The pub is small and intimate, and it doesn’t take many to fill up the front room with its mixture of visitors who know what they are looking for, and others who are attracted by the quaintness and atmosphere of a well-staffed proper Irish pub.  Gorgeous music and ambience on the first night.

On the Wednesday, a much-needed lie-in was called for but the brilliant sunshine and warmth of the day soon got me into action for a leisurely walk around town that included a stop at one of the three music shops, Siopa Ceoil off of Strand Street, a more recent addition to the venerable Dingle Record Store operated by the venerable Mazz O’Flaherty for over three decades which I visited the next day opposite St. Mary’s Church.  

Along with some new CDs featuring local talent, I was treated to a cuppa coffee by the owners (the Herlihy father and son tandem who operate it) and a mini-concert by Micheal Herlihy on accordion and Maire Breatnach, a well-respected fiddle player who also recently relocated to the peninsula to educate her child in the Irish language and customs. 

Another coffee followed later with singer Muireann Nic Amhlaoibh of Danu who recently returned to her Dun Chaoin roots as well.

The warmth of the sun drew me first to Murphy’s ice cream shop with its creamy homemade treats, and then out on the roads back towards Anascual and Inch Strand for a pleasant walk along one of Ireland’s longest beaches looking out at the vast expanse of Dingle Bay that separates the larger Iveragh Peninsula with its equally beautiful Ring of Kerry.

As the sun still shone brilliantly I made my way back to An Daingean (its Irish name) for a 8 p.m. early bird reservation at a pub that I had heard about but never visited before, John Benny’s on Strand Street. 

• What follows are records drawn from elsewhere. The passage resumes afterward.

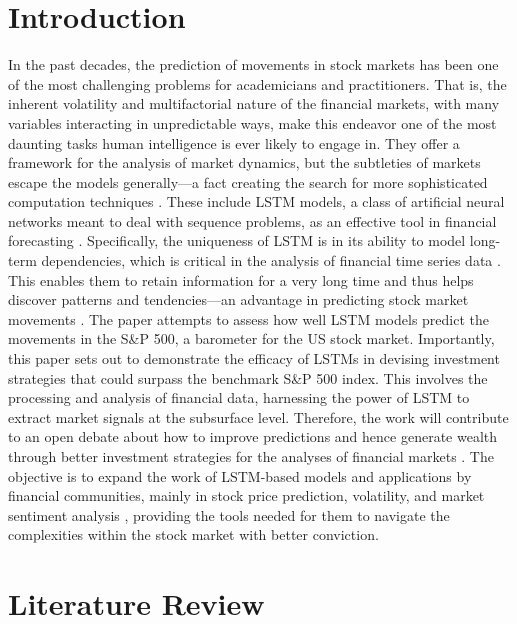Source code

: \documentclass{article}
\begin{document}
\section{Introduction}
In the past decades, the prediction of movements in stock markets has been one of the most challenging problems for academicians and practitioners. That is, the inherent volatility and multifactorial nature of the financial markets, with many variables interacting in unpredictable ways, make this endeavor one of the most daunting tasks human intelligence is ever likely to engage in. They offer a framework for the analysis of market dynamics, but the subtleties of markets escape the models generally---a fact creating the search for more sophisticated computation techniques \cite{lara2021,saivijayalakshmi2021}. These include LSTM models, a class of artificial neural networks meant to deal with sequence problems, as an effective tool in financial forecasting \cite{shukla2023,chen2023}. Specifically, the uniqueness of LSTM is in its ability to model long-term dependencies, which is critical in the analysis of financial time series data \cite{ahmed2022,huang2019}. This enables them to retain information for a very long time and thus helps discover patterns and tendencies---an advantage in predicting stock market movements \cite{nguyen2022,mehra2023}. The paper attempts to assess how well LSTM models predict the movements in the S\&P 500, a barometer for the US stock market. Importantly, this paper sets out to demonstrate the efficacy of LSTMs in devising investment strategies that could surpass the benchmark S\&P 500 index. This involves the processing and analysis of financial data, harnessing the power of LSTM to extract market signals at the subsurface level. Therefore, the work will contribute to an open debate about how to improve predictions and hence generate wealth through better investment strategies for the analyses of financial markets \cite{joshi2022,yusuf2022}. The objective is to expand the work of LSTM-based models and applications by financial communities, mainly in stock price prediction, volatility, and market sentiment analysis \cite{vishwakarma2022,diqi2022,hu2021}, providing the tools needed for them to navigate the complexities within the stock market with better conviction.

\section{Literature Review}
\end{document}
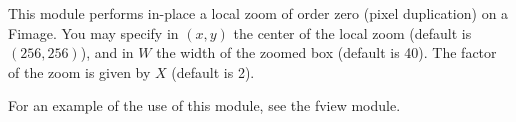 This module performs in-place a local zoom of order zero
(pixel duplication) on a Fimage.
You may specify in $(x,y)$ the center of the local zoom (default
is $(256,256)$), and in $W$ the width of the zoomed box (default is 40).
The factor of the zoom is given by $X$ (default is 2).

For an example of the use of this module, see the fview module.

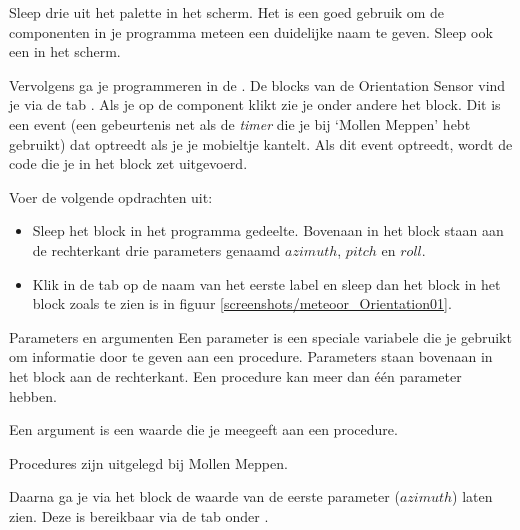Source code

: \begin{opgave}
    \opgVraag
  Sleep drie  uit het  palette in het scherm. Het is een goed gebruik om de componenten in je programma meteen een duidelijke naam te geven. Sleep ook een  in het scherm.
\end{opgave}

Vervolgens ga je programmeren in de . De blocks van de Orientation Sensor vind je via de tab . Als je op de  component klikt zie je onder andere het  block. Dit is een event (een gebeurtenis net als de \emph{timer} die je bij `Mollen Meppen' hebt gebruikt) dat optreedt als je je mobieltje kantelt. Als dit event optreedt, wordt de code die je in het  block zet uitgevoerd. 

\begin{opgave}
    \opgVraag
  Voer de volgende opdrachten uit:
  \begin{itemize}
    \item Sleep het  block in het programma gedeelte. Bovenaan in het block staan aan de rechterkant drie parameters genaamd $azimuth$, $pitch$ en $roll$.
    \item Klik in de tab  op de naam van het eerste label en sleep dan het  block in het  block zoals te zien is in figuur \ref{screenshots/meteoor_Orientation01}.
  \end{itemize}
\end{opgave}


\begin{derivation}{Parameters en argumenten}
Een parameter is een speciale variabele die je gebruikt om informatie door te geven aan een procedure. Parameters staan bovenaan in het block aan de rechterkant. Een procedure kan meer dan \'e\'en parameter hebben.

Een argument is een waarde die je meegeeft aan een procedure.

Procedures zijn uitgelegd bij Mollen Meppen.
\end{derivation}

Daarna ga je via het  block de waarde van de eerste parameter ($azimuth$) laten zien. Deze is bereikbaar via de  tab onder .

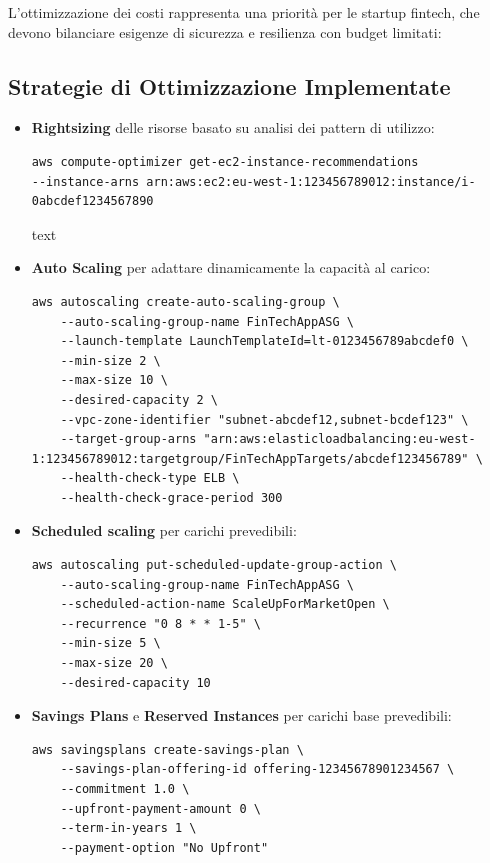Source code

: \documentclass[a4paper,12pt]{report}
\begin{document}
L'ottimizzazione dei costi rappresenta una priorità per le startup fintech, che devono bilanciare esigenze di sicurezza e resilienza con budget limitati:

\subsection{Strategie di Ottimizzazione Implementate}

\begin{itemize}
\item \textbf{Rightsizing} delle risorse basato su analisi dei pattern di utilizzo:
\begin{verbatim}
aws compute-optimizer get-ec2-instance-recommendations
--instance-arns arn:aws:ec2:eu-west-1:123456789012:instance/i-0abcdef1234567890
\end{verbatim}

text
\item \textbf{Auto Scaling} per adattare dinamicamente la capacità al carico:
\begin{verbatim}
aws autoscaling create-auto-scaling-group \
    --auto-scaling-group-name FinTechAppASG \
    --launch-template LaunchTemplateId=lt-0123456789abcdef0 \
    --min-size 2 \
    --max-size 10 \
    --desired-capacity 2 \
    --vpc-zone-identifier "subnet-abcdef12,subnet-bcdef123" \
    --target-group-arns "arn:aws:elasticloadbalancing:eu-west-1:123456789012:targetgroup/FinTechAppTargets/abcdef123456789" \
    --health-check-type ELB \
    --health-check-grace-period 300
\end{verbatim}

\item \textbf{Scheduled scaling} per carichi prevedibili:
\begin{verbatim}
aws autoscaling put-scheduled-update-group-action \
    --auto-scaling-group-name FinTechAppASG \
    --scheduled-action-name ScaleUpForMarketOpen \
    --recurrence "0 8 * * 1-5" \
    --min-size 5 \
    --max-size 20 \
    --desired-capacity 10
\end{verbatim}

\item \textbf{Savings Plans} e \textbf{Reserved Instances} per carichi base prevedibili:
\begin{verbatim}
aws savingsplans create-savings-plan \
    --savings-plan-offering-id offering-12345678901234567 \
    --commitment 1.0 \
    --upfront-payment-amount 0 \
    --term-in-years 1 \
    --payment-option "No Upfront"
\end{verbatim}


\end{itemize}
\end{document}
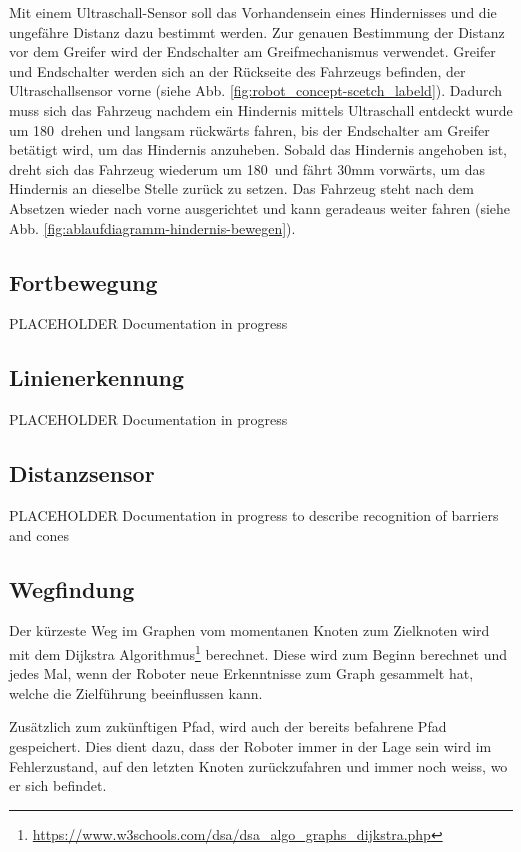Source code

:  Mit einem Ultraschall-Sensor soll das Vorhandensein eines Hindernisses und die ungefähre Distanz dazu bestimmt werden. Zur genauen Bestimmung der Distanz vor dem Greifer wird der Endschalter am Greifmechanismus verwendet.
Greifer und Endschalter werden sich an der Rückseite des Fahrzeugs befinden, der Ultraschallsensor vorne (siehe Abb. \ref{fig:robot_concept-scetch_labeld}). Dadurch muss sich das Fahrzeug nachdem ein Hindernis mittels Ultraschall entdeckt wurde um 180\textdegree\ drehen und langsam rückwärts fahren, bis der Endschalter am Greifer betätigt wird, um das Hindernis anzuheben. Sobald das Hindernis angehoben ist, dreht sich das Fahrzeug wiederum um 180\textdegree\ und fährt 30mm vorwärts, um das Hindernis an dieselbe Stelle zurück zu setzen. Das Fahrzeug steht nach dem Absetzen wieder nach vorne ausgerichtet und kann geradeaus weiter fahren (siehe  Abb. \ref{fig:ablaufdiagramm-hindernis-bewegen}).


\subsection{Fortbewegung}

PLACEHOLDER Documentation in progress

\subsection{Linienerkennung}

PLACEHOLDER Documentation in progress

\subsection{Distanzsensor}

PLACEHOLDER Documentation in progress to describe recognition of barriers and cones

\subsection{Wegfindung}

Der kürzeste Weg im Graphen vom momentanen Knoten zum Zielknoten wird mit dem Dijkstra Algorithmus\footnote{\url{https://www.w3schools.com/dsa/dsa\_algo\_graphs\_dijkstra.php}} berechnet. Diese wird zum Beginn berechnet und jedes Mal, wenn der Roboter neue Erkenntnisse zum Graph gesammelt hat, welche die Zielführung beeinflussen kann.

Zusätzlich zum zukünftigen Pfad, wird auch der bereits befahrene Pfad gespeichert. Dies dient dazu, dass der Roboter immer in der Lage sein wird im Fehlerzustand, auf den letzten Knoten zurückzufahren und immer noch weiss, wo er sich befindet.

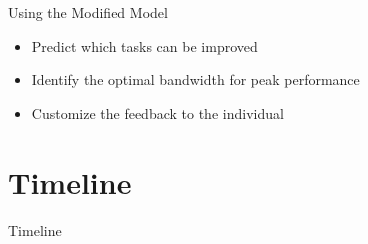 \documentclass[10pt]{beamer}
\begin{document}
\begin{frame}[fragile]{Using the Modified Model}
  \begin{itemize}
    \setlength\itemsep{1em}
    \item Predict which tasks can be improved
    \item Identify the optimal bandwidth for peak performance
    \item Customize the feedback to the individual
  \end{itemize}
\end{frame}

\section{Timeline}

\begin{frame}[fragile]{Timeline}
  \begin{center}
  \end{center}
\end{frame}
\end{document}
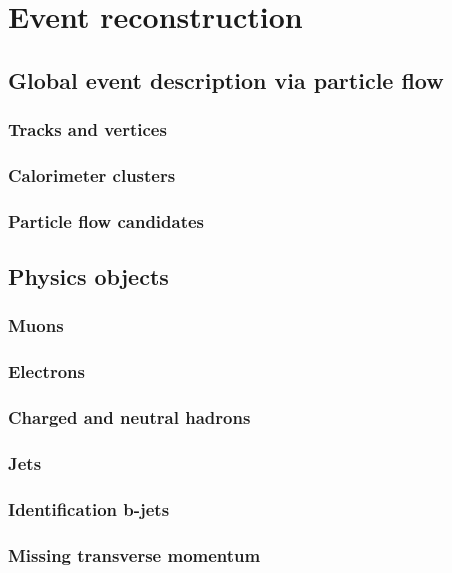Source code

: \chapter{Event reconstruction}
\label{ch:reconstruction}
\section{Global event description via particle flow}
  \subsection{Tracks and vertices}
  \subsection{Calorimeter clusters}
  \subsection{Particle flow candidates}
\section{Physics objects}
  \subsection{Muons}
  \subsection{Electrons}
  \subsection{Charged and neutral hadrons}
  \subsection{Jets}
  \subsection{Identification b-jets}
  \subsection{Missing transverse momentum}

Owned by locals John Benny Moriarty and Eilis ni Chinneide, the popular restaurant and pub becomes a charming hotspot later on when the center room becomes a music hall for those lucky enough to garner one of the seats there. 

Tastefully miked performances can be experienced in the bar areas in the front and back rooms allowing for general conversations that can overcome artists in the best of pubs. 

Since the landlords Eilis Kennedy and box player John Benny himself along with Donagh Hennessey were the featured acts this night, I didn’t want to miss any of the action there on my first and only night to avail of it. 

It was wonderful singing from the husband and wife duo along with the chance to see Donagh Hennessey once again provide his standout accompaniment all night. 

Several bonuses on the night were another great early-bird special of steak and colcannon washed down by the local brew, Crean’s, and receiving a copy of the newly-minted Lumiere’s CD My Dearest Dear featuring Eilis and partner Pauline Scanlon accompanied by Donagh Hennessey.

My last day would start earlier with a Ventry Harbor departure around Slea Head out to view the Great Blasket Islands accompanied by many relations of Fungi, as the dolphins playfully tagged along our small island ferry. 

Sunshine continued to follow my journey around to Dunquin with its excellent Blasket Island Center, Ballyferriter and Ballydavid after an enjoyable lunch with singer and musician  Breandan Begley who hails from this beautiful part of the world near Mount Brandon. 

My last night’s rambles started hitting the Mighty Session first, then next door to An Droichead Beag to see Meabh ni Bheaglaoich, the box playing daughter of Seamus Begley (who was touring in Africa with Teada) and finally back to O’Sullivan’s Courthouse where I began my Dingle journey to see Full Set’s Theresa Horgan (another transplant from Cork) and Tommy. 

Though you would need a week to fully enjoy all that the Dingle Peninsula has to offer, even a few days is enough to comprehend why it is such a vital place in today’s Ireland and worth allocating the time and effort.  I’ll be back again as soon as I can.